Copy every record exactly as it appears in the data below.

Data supplied below:

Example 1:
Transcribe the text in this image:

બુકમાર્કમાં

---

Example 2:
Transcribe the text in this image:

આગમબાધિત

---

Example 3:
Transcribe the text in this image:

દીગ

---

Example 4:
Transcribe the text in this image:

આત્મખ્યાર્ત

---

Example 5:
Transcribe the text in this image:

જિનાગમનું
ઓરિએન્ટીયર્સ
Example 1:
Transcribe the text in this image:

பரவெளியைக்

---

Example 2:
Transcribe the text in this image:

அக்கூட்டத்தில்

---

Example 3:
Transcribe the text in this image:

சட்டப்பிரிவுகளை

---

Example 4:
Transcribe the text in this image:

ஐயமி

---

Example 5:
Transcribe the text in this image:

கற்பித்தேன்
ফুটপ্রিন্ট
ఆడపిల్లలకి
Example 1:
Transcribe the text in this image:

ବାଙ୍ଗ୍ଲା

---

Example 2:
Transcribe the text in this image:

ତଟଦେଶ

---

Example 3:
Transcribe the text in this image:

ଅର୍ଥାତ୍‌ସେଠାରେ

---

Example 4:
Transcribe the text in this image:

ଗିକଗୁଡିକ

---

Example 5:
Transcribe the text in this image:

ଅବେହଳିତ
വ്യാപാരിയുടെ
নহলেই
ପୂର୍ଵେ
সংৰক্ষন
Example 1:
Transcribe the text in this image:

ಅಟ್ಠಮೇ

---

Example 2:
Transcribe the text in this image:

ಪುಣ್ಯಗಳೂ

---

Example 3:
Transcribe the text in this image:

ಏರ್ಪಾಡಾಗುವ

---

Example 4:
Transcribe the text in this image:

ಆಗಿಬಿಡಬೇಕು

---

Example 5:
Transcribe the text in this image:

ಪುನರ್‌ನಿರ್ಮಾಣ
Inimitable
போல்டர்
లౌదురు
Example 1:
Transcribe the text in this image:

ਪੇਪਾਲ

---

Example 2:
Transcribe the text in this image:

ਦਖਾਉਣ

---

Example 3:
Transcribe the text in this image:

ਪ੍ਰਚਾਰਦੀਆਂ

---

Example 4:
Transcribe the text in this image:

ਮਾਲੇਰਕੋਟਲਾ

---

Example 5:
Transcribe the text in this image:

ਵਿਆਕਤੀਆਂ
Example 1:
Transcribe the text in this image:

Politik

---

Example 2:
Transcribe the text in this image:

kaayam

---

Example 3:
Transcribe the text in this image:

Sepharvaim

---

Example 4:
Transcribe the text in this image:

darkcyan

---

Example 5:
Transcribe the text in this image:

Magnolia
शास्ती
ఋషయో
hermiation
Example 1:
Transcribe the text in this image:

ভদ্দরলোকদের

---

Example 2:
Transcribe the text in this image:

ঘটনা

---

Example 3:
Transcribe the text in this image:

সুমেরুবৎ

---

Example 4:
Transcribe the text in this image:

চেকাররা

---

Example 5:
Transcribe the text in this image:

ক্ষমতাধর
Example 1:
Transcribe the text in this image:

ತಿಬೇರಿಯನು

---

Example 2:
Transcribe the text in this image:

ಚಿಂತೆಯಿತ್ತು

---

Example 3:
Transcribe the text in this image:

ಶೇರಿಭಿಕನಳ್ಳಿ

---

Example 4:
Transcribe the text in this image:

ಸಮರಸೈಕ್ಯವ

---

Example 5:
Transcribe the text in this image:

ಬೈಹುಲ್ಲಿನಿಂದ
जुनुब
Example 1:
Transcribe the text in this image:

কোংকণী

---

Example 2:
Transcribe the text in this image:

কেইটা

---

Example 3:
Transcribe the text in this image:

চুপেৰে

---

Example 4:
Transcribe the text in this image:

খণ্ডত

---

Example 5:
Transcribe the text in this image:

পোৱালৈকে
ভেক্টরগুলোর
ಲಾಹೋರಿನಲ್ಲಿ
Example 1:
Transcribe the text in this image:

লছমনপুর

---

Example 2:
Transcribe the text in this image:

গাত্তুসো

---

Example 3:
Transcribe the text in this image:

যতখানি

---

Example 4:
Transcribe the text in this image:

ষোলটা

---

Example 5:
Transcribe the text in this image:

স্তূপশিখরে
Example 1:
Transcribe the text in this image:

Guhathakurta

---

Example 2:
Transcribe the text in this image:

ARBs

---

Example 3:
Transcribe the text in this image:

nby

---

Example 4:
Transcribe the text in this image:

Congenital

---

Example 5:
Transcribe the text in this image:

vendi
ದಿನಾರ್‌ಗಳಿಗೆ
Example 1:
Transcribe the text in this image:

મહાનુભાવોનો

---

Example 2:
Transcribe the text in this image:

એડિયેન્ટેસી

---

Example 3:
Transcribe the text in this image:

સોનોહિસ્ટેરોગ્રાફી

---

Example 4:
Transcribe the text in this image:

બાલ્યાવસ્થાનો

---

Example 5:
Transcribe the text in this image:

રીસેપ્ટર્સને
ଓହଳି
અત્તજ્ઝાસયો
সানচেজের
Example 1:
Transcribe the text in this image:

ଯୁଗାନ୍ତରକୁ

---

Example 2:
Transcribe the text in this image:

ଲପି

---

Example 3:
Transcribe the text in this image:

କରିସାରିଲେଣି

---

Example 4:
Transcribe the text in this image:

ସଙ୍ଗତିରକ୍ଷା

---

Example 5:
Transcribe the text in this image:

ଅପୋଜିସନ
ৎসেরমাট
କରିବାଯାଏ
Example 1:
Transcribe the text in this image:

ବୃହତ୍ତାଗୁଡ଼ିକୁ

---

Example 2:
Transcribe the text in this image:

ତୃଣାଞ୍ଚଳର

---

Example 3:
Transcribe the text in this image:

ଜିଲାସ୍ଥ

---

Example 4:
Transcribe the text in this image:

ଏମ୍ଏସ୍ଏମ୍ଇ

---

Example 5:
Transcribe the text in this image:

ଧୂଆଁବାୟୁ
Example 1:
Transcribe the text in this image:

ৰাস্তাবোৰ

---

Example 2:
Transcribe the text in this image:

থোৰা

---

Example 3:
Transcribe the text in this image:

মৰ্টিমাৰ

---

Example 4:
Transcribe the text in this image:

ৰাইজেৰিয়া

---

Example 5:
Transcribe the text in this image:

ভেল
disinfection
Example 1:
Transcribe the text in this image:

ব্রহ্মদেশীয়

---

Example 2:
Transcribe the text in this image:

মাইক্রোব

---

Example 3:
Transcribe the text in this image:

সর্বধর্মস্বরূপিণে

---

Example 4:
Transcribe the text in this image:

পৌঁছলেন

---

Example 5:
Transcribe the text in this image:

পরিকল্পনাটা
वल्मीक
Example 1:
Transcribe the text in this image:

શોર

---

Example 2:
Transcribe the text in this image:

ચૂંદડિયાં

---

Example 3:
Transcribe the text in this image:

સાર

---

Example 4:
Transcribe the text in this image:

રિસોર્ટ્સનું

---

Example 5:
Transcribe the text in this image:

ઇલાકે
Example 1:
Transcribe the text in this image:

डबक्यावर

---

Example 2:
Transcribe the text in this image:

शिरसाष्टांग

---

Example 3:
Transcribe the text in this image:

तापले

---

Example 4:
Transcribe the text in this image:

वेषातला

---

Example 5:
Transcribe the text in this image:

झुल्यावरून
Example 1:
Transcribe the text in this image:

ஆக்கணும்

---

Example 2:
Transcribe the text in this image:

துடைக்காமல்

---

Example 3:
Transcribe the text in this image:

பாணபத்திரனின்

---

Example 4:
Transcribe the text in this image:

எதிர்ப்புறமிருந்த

End of Data supplied.

■ Solution to the exercise:
Example 1:
Transcribe the text in this image:

બુકમાર્કમાં

---

Example 2:
Transcribe the text in this image:

આગમબાધિત

---

Example 3:
Transcribe the text in this image:

દીગ

---

Example 4:
Transcribe the text in this image:

આત્મખ્યાર્ત

---

Example 5:
Transcribe the text in this image:

જિનાગમનું
ઓરિએન્ટીયર્સ
Example 1:
Transcribe the text in this image:

பரவெளியைக்

---

Example 2:
Transcribe the text in this image:

அக்கூட்டத்தில்

---

Example 3:
Transcribe the text in this image:

சட்டப்பிரிவுகளை

---

Example 4:
Transcribe the text in this image:

ஐயமி

---

Example 5:
Transcribe the text in this image:

கற்பித்தேன்
ফুটপ্রিন্ট
ఆడపిల్లలకి
Example 1:
Transcribe the text in this image:

ବାଙ୍ଗ୍ଲା

---

Example 2:
Transcribe the text in this image:

ତଟଦେଶ

---

Example 3:
Transcribe the text in this image:

ଅର୍ଥାତ୍‌ସେଠାରେ

---

Example 4:
Transcribe the text in this image:

ଗିକଗୁଡିକ

---

Example 5:
Transcribe the text in this image:

ଅବେହଳିତ
വ്യാപാരിയുടെ
নহলেই
ପୂର୍ଵେ
সংৰক্ষন
Example 1:
Transcribe the text in this image:

ಅಟ್ಠಮೇ

---

Example 2:
Transcribe the text in this image:

ಪುಣ್ಯಗಳೂ

---

Example 3:
Transcribe the text in this image:

ಏರ್ಪಾಡಾಗುವ

---

Example 4:
Transcribe the text in this image:

ಆಗಿಬಿಡಬೇಕು

---

Example 5:
Transcribe the text in this image:

ಪುನರ್‌ನಿರ್ಮಾಣ
Inimitable
போல்டர்
లౌదురు
Example 1:
Transcribe the text in this image:

ਪੇਪਾਲ

---

Example 2:
Transcribe the text in this image:

ਦਖਾਉਣ

---

Example 3:
Transcribe the text in this image:

ਪ੍ਰਚਾਰਦੀਆਂ

---

Example 4:
Transcribe the text in this image:

ਮਾਲੇਰਕੋਟਲਾ

---

Example 5:
Transcribe the text in this image:

ਵਿਆਕਤੀਆਂ
Example 1:
Transcribe the text in this image:

Politik

---

Example 2:
Transcribe the text in this image:

kaayam

---

Example 3:
Transcribe the text in this image:

Sepharvaim

---

Example 4:
Transcribe the text in this image:

darkcyan

---

Example 5:
Transcribe the text in this image:

Magnolia
शास्ती
ఋషయో
hermiation
Example 1:
Transcribe the text in this image:

ভদ্দরলোকদের

---

Example 2:
Transcribe the text in this image:

ঘটনা

---

Example 3:
Transcribe the text in this image:

সুমেরুবৎ

---

Example 4:
Transcribe the text in this image:

চেকাররা

---

Example 5:
Transcribe the text in this image:

ক্ষমতাধর
Example 1:
Transcribe the text in this image:

ತಿಬೇರಿಯನು

---

Example 2:
Transcribe the text in this image:

ಚಿಂತೆಯಿತ್ತು

---

Example 3:
Transcribe the text in this image:

ಶೇರಿಭಿಕನಳ್ಳಿ

---

Example 4:
Transcribe the text in this image:

ಸಮರಸೈಕ್ಯವ

---

Example 5:
Transcribe the text in this image:

ಬೈಹುಲ್ಲಿನಿಂದ
जुनुब
Example 1:
Transcribe the text in this image:

কোংকণী

---

Example 2:
Transcribe the text in this image:

কেইটা

---

Example 3:
Transcribe the text in this image:

চুপেৰে

---

Example 4:
Transcribe the text in this image:

খণ্ডত

---

Example 5:
Transcribe the text in this image:

পোৱালৈকে
ভেক্টরগুলোর
ಲಾಹೋರಿನಲ್ಲಿ
Example 1:
Transcribe the text in this image:

লছমনপুর

---

Example 2:
Transcribe the text in this image:

গাত্তুসো

---

Example 3:
Transcribe the text in this image:

যতখানি

---

Example 4:
Transcribe the text in this image:

ষোলটা

---

Example 5:
Transcribe the text in this image:

স্তূপশিখরে
Example 1:
Transcribe the text in this image:

Guhathakurta

---

Example 2:
Transcribe the text in this image:

ARBs

---

Example 3:
Transcribe the text in this image:

nby

---

Example 4:
Transcribe the text in this image:

Congenital

---

Example 5:
Transcribe the text in this image:

vendi
ದಿನಾರ್‌ಗಳಿಗೆ
Example 1:
Transcribe the text in this image:

મહાનુભાવોનો

---

Example 2:
Transcribe the text in this image:

એડિયેન્ટેસી

---

Example 3:
Transcribe the text in this image:

સોનોહિસ્ટેરોગ્રાફી

---

Example 4:
Transcribe the text in this image:

બાલ્યાવસ્થાનો

---

Example 5:
Transcribe the text in this image:

રીસેપ્ટર્સને
ଓହଳି
અત્તજ્ઝાસયો
সানচেজের
Example 1:
Transcribe the text in this image:

ଯୁଗାନ୍ତରକୁ

---

Example 2:
Transcribe the text in this image:

ଲପି

---

Example 3:
Transcribe the text in this image:

କରିସାରିଲେଣି

---

Example 4:
Transcribe the text in this image:

ସଙ୍ଗତିରକ୍ଷା

---

Example 5:
Transcribe the text in this image:

ଅପୋଜିସନ
ৎসেরমাট
କରିବାଯାଏ
Example 1:
Transcribe the text in this image:

ବୃହତ୍ତାଗୁଡ଼ିକୁ

---

Example 2:
Transcribe the text in this image:

ତୃଣାଞ୍ଚଳର

---

Example 3:
Transcribe the text in this image:

ଜିଲାସ୍ଥ

---

Example 4:
Transcribe the text in this image:

ଏମ୍ଏସ୍ଏମ୍ଇ

---

Example 5:
Transcribe the text in this image:

ଧୂଆଁବାୟୁ
Example 1:
Transcribe the text in this image:

ৰাস্তাবোৰ

---

Example 2:
Transcribe the text in this image:

থোৰা

---

Example 3:
Transcribe the text in this image:

মৰ্টিমাৰ

---

Example 4:
Transcribe the text in this image:

ৰাইজেৰিয়া

---

Example 5:
Transcribe the text in this image:

ভেল
disinfection
Example 1:
Transcribe the text in this image:

ব্রহ্মদেশীয়

---

Example 2:
Transcribe the text in this image:

মাইক্রোব

---

Example 3:
Transcribe the text in this image:

সর্বধর্মস্বরূপিণে

---

Example 4:
Transcribe the text in this image:

পৌঁছলেন

---

Example 5:
Transcribe the text in this image:

পরিকল্পনাটা
वल्मीक
Example 1:
Transcribe the text in this image:

શોર

---

Example 2:
Transcribe the text in this image:

ચૂંદડિયાં

---

Example 3:
Transcribe the text in this image:

સાર

---

Example 4:
Transcribe the text in this image:

રિસોર્ટ્સનું

---

Example 5:
Transcribe the text in this image:

ઇલાકે
Example 1:
Transcribe the text in this image:

डबक्यावर

---

Example 2:
Transcribe the text in this image:

शिरसाष्टांग

---

Example 3:
Transcribe the text in this image:

तापले

---

Example 4:
Transcribe the text in this image:

वेषातला

---

Example 5:
Transcribe the text in this image:

झुल्यावरून
Example 1:
Transcribe the text in this image:

ஆக்கணும்

---

Example 2:
Transcribe the text in this image:

துடைக்காமல்

---

Example 3:
Transcribe the text in this image:

பாணபத்திரனின்

---

Example 4:
Transcribe the text in this image:

எதிர்ப்புறமிருந்த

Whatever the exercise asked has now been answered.